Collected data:
Content starts

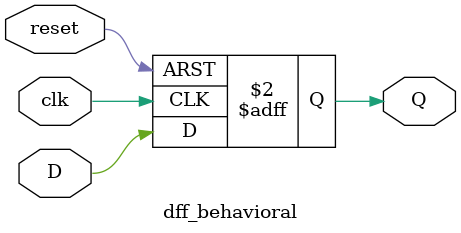
<source format=v>
module dff_behavioral(input D, clk, reset, output reg Q);
  always @(posedge clk or posedge reset) begin
    if (reset)
      Q <= 1'b0;
    else
      Q <= D;
  end
endmodule

</source>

Content ends

* **TASK**
How many lines in the entries above hold the word "reset"? Reply with the number by itself.

* **TASK OUTPUT**
3